Method Self-completed or telephone-completed 30 point anonymised multi-factorial cross-sectional survey, single-site. A questionnaire was designed to obtain parents' experiences in the last 12 months. A cognisance test was conducted with 4 parents and the survey instrument modified accordingly. Parent-carers of children transplanted from January 2011 were recruited following two strategies 1-self completion during clinic attendance at the outpatient department over a period of 4 weeks during May 2013, 2-telephone completion by randomisation of 30 parents. Survey included: obtaining, administering and monitoring medicines, side-effects and training.

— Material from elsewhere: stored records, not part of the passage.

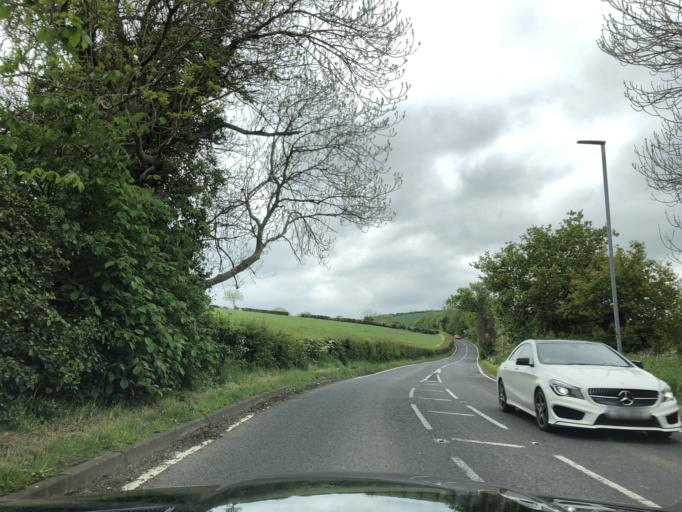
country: GB
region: Northern Ireland
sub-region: Down District
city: Downpatrick
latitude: 54.3542
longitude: -5.7401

Results 37 parents were recruited (80.3%). Medication supply problems concerned 32.4% (n=12) of parents. The main problem was that the General Practitioner declined to prescribe the medicine(s) required (35.3%). 81.1% (n=30) of parents declared that they have almost run out of medicines but no children missed a dose because of supply problems. 24.3% (n=9) of parents experienced medication administration problems (usually vomiting n=7). Regarding medicine-related blood tests, 37.8% (n=14) of parents were concerned and reported that obtaining the results was the main issue (n=6). Parents had also problems related to side-effect management, with 56.6% (n=21) of respondents who declared that their child had side-effects in the last year and 37.7% (n=14) of respondents felt that they have an inadequate knowledge on how to manage side-effects. Concerning parents' opinions of their current training, 81.1% (n=30) of them thought that the service was excellent or very good and 97.5% (n=36) thought that the presentation of the patient support information was comprehensible and accurate. Finally, among proposed service improvements, parents' preferences were for an online learning tool on medicines, a comic book to explain transplantation and medicines to the child, and the opportunity to have pharmaceutical consultations.

Conclusion This study provides an understanding of the issues encountered with post-transplant medication management, and describes the parents' perspectives in order to evolve our practice according to their real needs. Numerous medicines related problems were identified. However, the current multidisciplinary team (including doctors, specialist nurses and pharmacy staff) seem effective in preventing children from missing doses. Due to the problems reported concerning adverse drug effects the development of thorough information sessions for parents in this domain should be considered. Although parents seemed particularly satisfied by the current training, many experienced issues linked to post-transplant medication management. Thus, service improvements are envisaged and a working party is currently considering service development options.